The incorporation of faba beans into toast has the potential to revolutionize the dietary habits of the British people, potentially providing an innovative and nutritious addition to an otherwise traditional cuisine.
A new £2 million, three-year, publicly-funded ‘Raising the Pulse’ project has officially begun and was announced on January 18 in the Nutrition Bulletin journal.
Five teams of researchers within the University of Reading, along with members of the public, farmers, industry, and policymakers, are now working together to bring about one of the biggest changes to UK food in generations.
What you will learn in this article:
Faba beans perfect for the UK climate
This is by increasing pulses in the UK diet, particularly faba beans, due to their favourable growing conditions in the UK and the sustainable nutritional enhancement they provide.
Faba beans, also known as broad beans, are a type of legume that are grown and eaten around the world. They are high in protein and have a mild, buttery flavor. Faba beans can be cooked and eaten whole, mashed, or used in soups and stews.
Faba beans are particularly high in easily digested protein, fibre, and iron, nutrients that can be low in UK diets. But the majority of people are not used to cooking and eating faba beans, which poses a major challenge.
Despite being an excellent alternative to the ubiquitous imported soya bean, used currently in bread as an improver, the great majority of faba beans grown in the UK go to animal feed at present.
Baked-in faba bread
Researchers are optimizing the sustainability and nutritional quality of beans grown here, with a view to encouraging farmers to switch some wheat-producing land to faba bean for human consumption.

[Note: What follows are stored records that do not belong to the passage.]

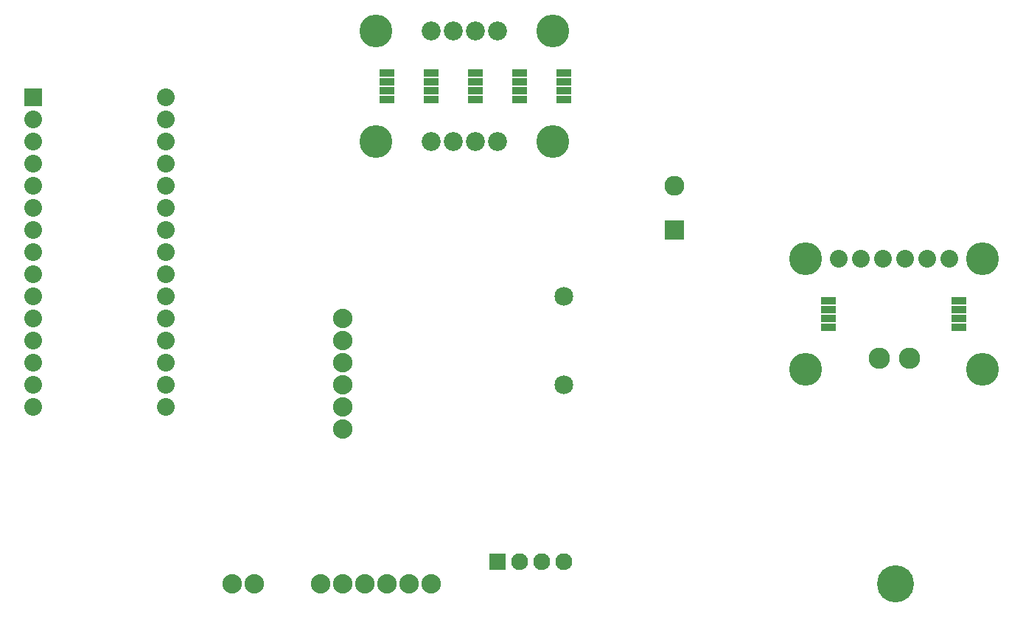
<source format=gbs>
G04 MADE WITH FRITZING*
G04 WWW.FRITZING.ORG*
G04 DOUBLE SIDED*
G04 HOLES PLATED*
G04 CONTOUR ON CENTER OF CONTOUR VECTOR*
%ASAXBY*%
%FSLAX23Y23*%
%MOIN*%
%OFA0B0*%
%SFA1.0B1.0*%
%ADD10C,0.080000*%
%ADD11C,0.088000*%
%ADD12C,0.085000*%
%ADD13C,0.090000*%
%ADD14C,0.148425*%
%ADD15C,0.096000*%
%ADD16C,0.086000*%
%ADD17C,0.167480*%
%ADD18C,0.076000*%
%ADD19R,0.079972X0.080000*%
%ADD20R,0.089986X0.090000*%
%ADD21R,0.071024X0.033622*%
%ADD22R,0.076000X0.076000*%
%LNMASK0*%
G90*
G70*
G54D10*
X222Y2413D03*
X222Y2313D03*
X222Y2213D03*
X222Y2113D03*
X222Y2013D03*
X222Y1913D03*
X222Y1813D03*
X222Y1713D03*
X222Y1613D03*
X222Y1513D03*
X222Y1413D03*
X222Y1313D03*
X222Y1213D03*
X222Y1113D03*
X222Y1013D03*
X822Y2413D03*
X822Y2313D03*
X822Y2213D03*
X822Y2113D03*
X822Y2013D03*
X822Y1913D03*
X822Y1813D03*
X822Y1713D03*
X822Y1613D03*
X822Y1513D03*
X822Y1413D03*
X822Y1313D03*
X822Y1213D03*
X822Y1113D03*
X822Y1013D03*
G54D11*
X1222Y213D03*
X1122Y213D03*
X1622Y1413D03*
X1622Y1313D03*
X1622Y1213D03*
X1622Y1113D03*
X1622Y1013D03*
X1622Y913D03*
X2022Y213D03*
X1922Y213D03*
X1822Y213D03*
X1722Y213D03*
X1622Y213D03*
X1522Y213D03*
G54D12*
X2622Y1113D03*
X2622Y1513D03*
G54D13*
X3122Y1813D03*
X3122Y2013D03*
G54D10*
X4065Y1683D03*
G54D14*
X3715Y1683D03*
G54D10*
X3865Y1683D03*
G54D14*
X3715Y1183D03*
G54D15*
X4048Y1233D03*
G54D10*
X3965Y1683D03*
G54D14*
X4515Y1183D03*
X4515Y1683D03*
G54D10*
X4365Y1683D03*
G54D15*
X4186Y1233D03*
G54D10*
X4265Y1683D03*
X4165Y1683D03*
G54D16*
X2322Y2213D03*
X2022Y2713D03*
G54D14*
X2572Y2713D03*
G54D16*
X2222Y2713D03*
X2122Y2213D03*
G54D14*
X2572Y2213D03*
G54D16*
X2322Y2713D03*
X2122Y2713D03*
X2022Y2213D03*
X2222Y2213D03*
G54D14*
X1772Y2713D03*
X1772Y2213D03*
G54D17*
X4122Y213D03*
G54D18*
X2622Y313D03*
X2322Y313D03*
X2422Y313D03*
X2522Y313D03*
G54D19*
X222Y2413D03*
G54D20*
X3122Y1813D03*
G54D21*
X3819Y1492D03*
X3819Y1452D03*
X3819Y1413D03*
X3819Y1373D03*
X4409Y1373D03*
X4409Y1413D03*
X4409Y1452D03*
X4409Y1492D03*
X2023Y2443D03*
X2223Y2443D03*
X2023Y2483D03*
X2023Y2522D03*
X2423Y2404D03*
X2223Y2522D03*
X2423Y2443D03*
X2423Y2483D03*
X2423Y2522D03*
X2623Y2404D03*
X2223Y2483D03*
X2623Y2443D03*
X2623Y2483D03*
X2623Y2522D03*
X1823Y2404D03*
X1823Y2443D03*
X1823Y2483D03*
X1823Y2522D03*
X2223Y2404D03*
X2023Y2404D03*
G54D22*
X2322Y313D03*
G04 End of Mask0*
M02*
</source>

Professor Julie Lovegrove is leading the research programme. She said: “We had to think laterally: What do most people eat and how can we improve their nutrition without them having to change their diets? The obvious answer is bread!
“96% of people in the UK eat bread, and 90% of that is white bread, which in most cases contains soya. We’ve already performed some experiments and found that faba bean flour can directly replace imported soya flour and some of the wheat flour, which is low in nutrients. We can not only grow the faba beans here, but also produce and test the faba bean-rich bread, with improved nutritional quality.”
‘Raising the Pulse’ is a multidisciplinary programme of research, funded by the UKRI Biotechnology and Biological Sciences Research Council, as part of their ‘Transforming UK Food Systems’ initiative.
Student participation is key to success
As well as consulting and working with members of disadvantaged communities, there will be studies using our novel foods at the University of Reading’s students halls of residence and catering outlets.
This links ‘Raising the Pulse’ with Matt Tebbit, who runs the University’s catering service and leads the University’s ‘Menus for Change’ research programme.
He said: “Students will be asked to rate products made or enriched with faba beans, such as bread, flatbread, and hummus. They will be asked questions about how full they felt, for how long and their liking of the foods.
It is hoped that faba bean will improve satiety, as well as providing enhanced nutritional benefits in products that are enjoyable to eat.”
Making better beans going forward
Before there are products to be tested, the beans must be grown, harvested and milled. ‘Raising the Pulse’ seeks to improve these stages as well.
Researchers will be choosing or breeding varieties that are healthful as well as high yielding, working with the soil to improve yield via nitrogen-fixing bacteria, mitigating environmental impacts of farming faba beans, planning for the changing climate, and more.